Sébastien répéta tout aussi rapidement son histoire. Doucement, la dame s'assit.
- Mais... mais... pourquoi n'as-tu pas appelé à l'aide ? cria la jeune dame. Tu voyais bien que cette fille avait besoin de soins, elle allait avoir un bébé ! Tu le savais puisque tu as pensé à voler du lait à la pharmacie ! Et tu vas l’enfermer dans une cabane comme si c’était un simple animal blessé ou une vache attendant son veau…
Sébastien protégea sa tête et fixa à nouveau ses genoux.

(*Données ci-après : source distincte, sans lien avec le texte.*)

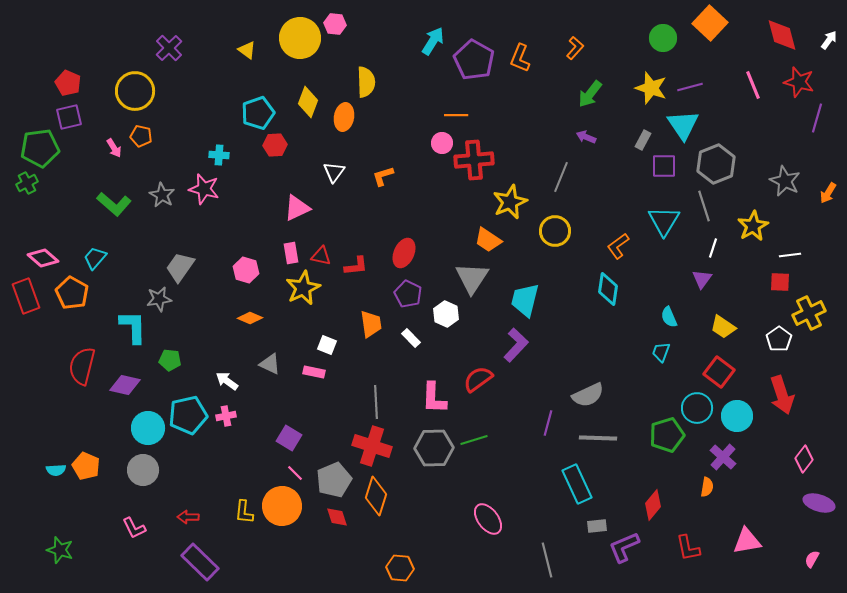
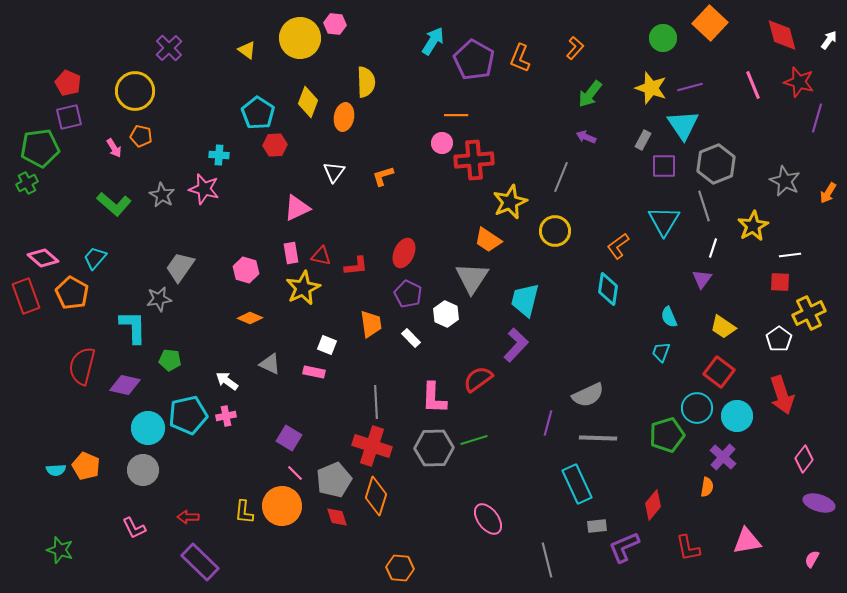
cyan pentagon at (258, 113): rotated 20 degrees counterclockwise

Il repartait pour une séance de renfermement.
- Excuse-moi ! Non, ne te renferme pas ! Explique-moi...
La jeune fille fut tentée de prendre le garçon dans ses bras, mais elle se retint, de peur qu'il prenne cela pour une attaque.
- Elle ne voulait pas... hoqueta le garçon. - Elle ne voulait pas ? Quoi, tu vas me dire que Lisa t'a dit qu'elle ne voulait pas d'aide ? dit la jeune dame tout en essayant de rester la plus calme possible. - Elle... Elle a dit : « Cache-moi… mon bébé… mon père veut tuer mon bébé », et puis elle n’a plus fait que pleurer… Je l’ai cachée dans la cabane… et quand je suis revenu de chez madame Brognie… le bébé sortait… j’ai fait comme le père Antoine avec le veau… Après, la fille s’est endormie… j’arrivais pas à la réveiller.
La jeune psychologue ferma les yeux et ne s'interdit plus de prendre Sébastien dans ses bras en le berçant doucement :
- Tu as bien fait, Sébastien... tu as bien fait.